Ich konnte es kaum abwarten, meinen Geschäftsführerkollegen und Mitgründer anzurufen. „Heute habe ich etwas gesehen, das unser Geschäft in den nächsten Jahren umkrempeln wird!“, rief ich begeistert in mein Handy, als ich ihn endlich erreichte. Mir war nämlich sofort eines klar: Diese Software-Plattform lieferte die Antwort auf viele Fragen, mit denen ich täglich konfrontiert war: Wie konnte man in Zeiten, in denen Kunden die Informationen für ihre Investitionen anonym und unabhängig im Internet recherchierten, ohne dass ein Verkäufer involviert war, dennoch sehen und analysieren, welche Themen sie interessierten, welche Informationen sie brauchten, in welchem Stadium der Kaufentscheidung sie sich gerade befanden?
Marketing Automation hieß also die Antwort, denn so nennen sich diese Software-Plattformen, die genau diese Informationen liefern – natürlich nur, nachdem der Kunde zugestimmt hat, dass sein Besuch auf einer Website entsprechend nachvollzogen und ausgewertet wird. Marketing Automation brachte für unser Unternehmen, die DemandGen AG, den Durchbruch: Seit wir diese Systeme kennengelernt haben, selbst nutzen, aber vor allem bei unseren Kunden einrichten, haben wir uns von einer deutschen Marketing- und Vertriebsagentur zu einem multinationalen Beratungs- und Systemintegrationsunternehmen entwickelt.
Verstehen Sie mich nicht falsch: Es geht mir hier nicht um eine Mode, einen Trend oder darum, eine weitere kompliziertere Software anzupreisen, die das Leben angeblich viel schöner und einfacher macht. Sondern es geht um das, was ich im Laufe der letzten 25 Jahre im Vertrieb und Marketing vieler, vieler Unternehmen beobachtet und erlebt habe und wovon ich zutiefst überzeugt bin: Nur Unternehmen, die sich dem veränderten Kaufverhalten ihrer Kunden stellen, seien es nun Privat- oder Geschäftskunden, werden zukünftig erfolgreich sein. Ein Unternehmen macht nur dann genügend Umsatz, wenn es sich bewusst macht und akzeptiert, dass Kunden heute intensiv im Internet recherchieren, sich über Produkte und Dienstleistungen genau informieren und meist erst dann Kontakt zu einem Unternehmen aufnehmen, wenn sie sich eine eigene Meinung gebildet und eine recht genaue Vorstellung davon haben, was sie wollen.
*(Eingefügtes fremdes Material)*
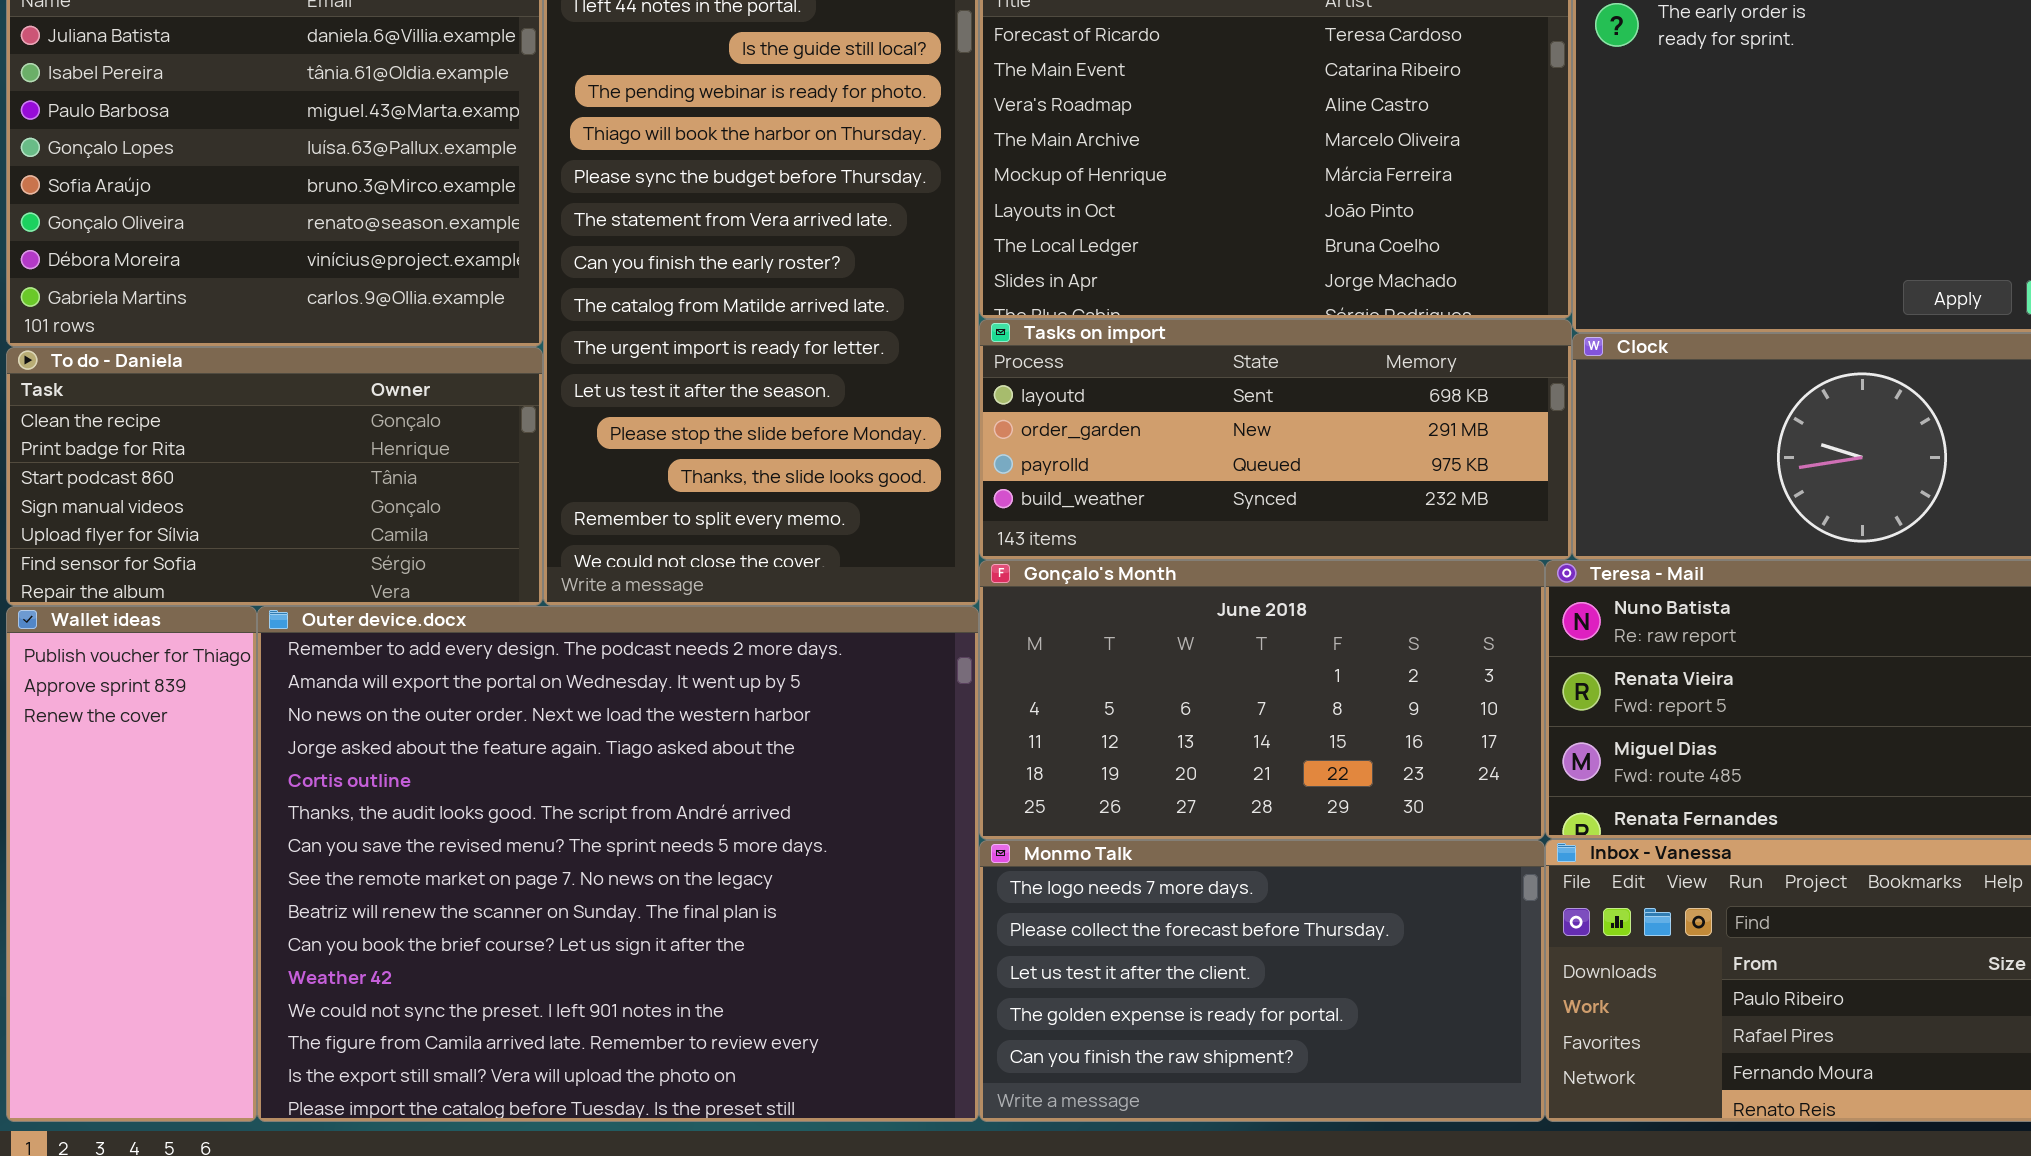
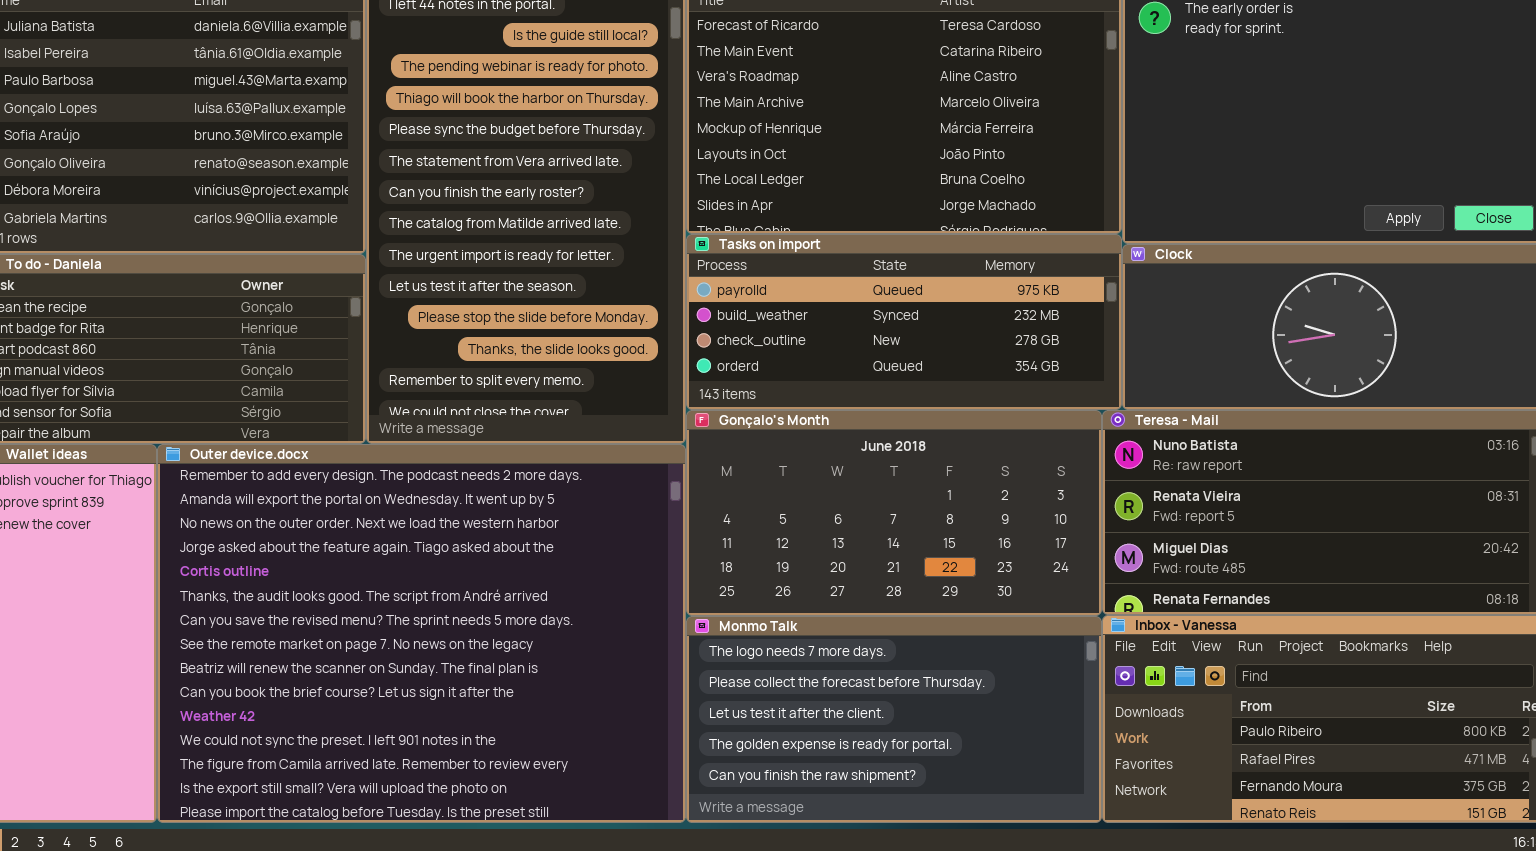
Tasks on import: [979,319,1572,560] -> [686,234,1122,410], scrolled down 2 rows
Das Verrückte daran ist: Spreche ich mit Mitarbeitern aus dem Marketing darüber, stimmen sie mir erst einmal alle zu. Schließlich gehen sie selbst so vor – wenn sie beispielsweise einen neuen Kühlschrank kaufen, sich über Handy-Tarife informieren oder auf der Suche nach der perfekten Pauschalreise sind. Da werden im Internet Angebote, Anbieter und Leistungsmerkmale verglichen, Studien gelesen, Untersuchungsergebnisse der Stiftung Warentest geprüft, Bewertungen von anderen Käufern in Foren aufgestöbert. Und irgendwann fällt dann die Entscheidung für ein bestimmtes Produkt. Alles ganz normal.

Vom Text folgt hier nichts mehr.